Assignment> Your answer should be only the lines below from the one with "group & 3.212.741.86" to the one with "group & 2.030.090.42", repeated exactly, ends included.

Input for this task>
········
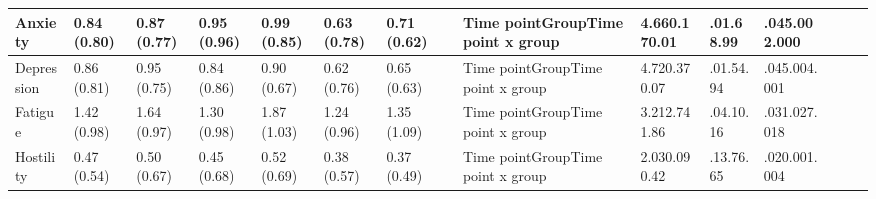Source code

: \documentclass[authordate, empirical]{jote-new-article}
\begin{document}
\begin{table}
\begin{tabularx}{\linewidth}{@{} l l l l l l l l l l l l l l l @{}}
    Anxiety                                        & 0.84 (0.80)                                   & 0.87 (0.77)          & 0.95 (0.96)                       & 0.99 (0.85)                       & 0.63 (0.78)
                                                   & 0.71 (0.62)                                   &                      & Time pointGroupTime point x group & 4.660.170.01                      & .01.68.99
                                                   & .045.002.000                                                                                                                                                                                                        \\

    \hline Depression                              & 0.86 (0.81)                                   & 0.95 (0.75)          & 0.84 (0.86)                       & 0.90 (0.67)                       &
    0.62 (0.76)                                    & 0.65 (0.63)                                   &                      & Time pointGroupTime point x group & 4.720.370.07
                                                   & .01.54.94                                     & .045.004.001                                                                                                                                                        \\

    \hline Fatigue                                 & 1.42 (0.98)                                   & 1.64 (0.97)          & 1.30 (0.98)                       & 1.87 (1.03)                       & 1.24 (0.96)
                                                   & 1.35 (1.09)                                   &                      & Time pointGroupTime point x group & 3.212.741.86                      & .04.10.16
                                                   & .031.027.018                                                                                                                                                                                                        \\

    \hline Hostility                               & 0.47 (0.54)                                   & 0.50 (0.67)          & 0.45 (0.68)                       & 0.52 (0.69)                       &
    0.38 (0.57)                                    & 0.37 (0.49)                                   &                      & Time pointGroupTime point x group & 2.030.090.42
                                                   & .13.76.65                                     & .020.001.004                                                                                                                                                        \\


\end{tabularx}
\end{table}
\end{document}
········
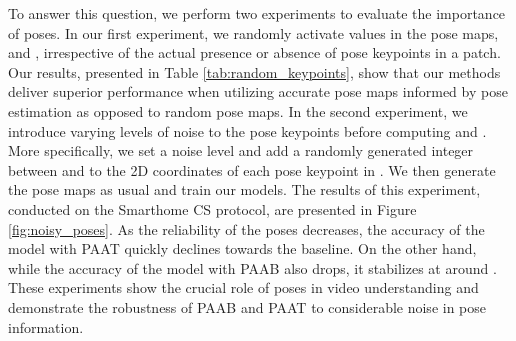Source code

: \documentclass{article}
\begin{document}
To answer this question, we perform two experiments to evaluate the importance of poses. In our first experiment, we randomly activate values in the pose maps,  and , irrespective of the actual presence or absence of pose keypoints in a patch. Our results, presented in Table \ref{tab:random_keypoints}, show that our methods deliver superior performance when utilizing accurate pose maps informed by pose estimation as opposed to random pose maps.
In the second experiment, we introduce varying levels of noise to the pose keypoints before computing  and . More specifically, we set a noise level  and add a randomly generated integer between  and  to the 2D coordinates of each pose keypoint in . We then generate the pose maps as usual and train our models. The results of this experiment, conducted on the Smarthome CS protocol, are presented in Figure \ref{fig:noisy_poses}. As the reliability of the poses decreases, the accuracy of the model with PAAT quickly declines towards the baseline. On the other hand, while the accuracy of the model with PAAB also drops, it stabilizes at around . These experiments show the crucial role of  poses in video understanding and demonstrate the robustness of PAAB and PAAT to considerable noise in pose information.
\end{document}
········
Response to the task>
                                                   & 1.35 (1.09)                                   &                      & Time pointGroupTime point x group & 3.212.741.86                      & .04.10.16
                                                   & .031.027.018                                                                                                                                                                                                        \\

    \hline Hostility                               & 0.47 (0.54)                                   & 0.50 (0.67)          & 0.45 (0.68)                       & 0.52 (0.69)                       &
    0.38 (0.57)                                    & 0.37 (0.49)                                   &                      & Time pointGroupTime point x group & 2.030.090.42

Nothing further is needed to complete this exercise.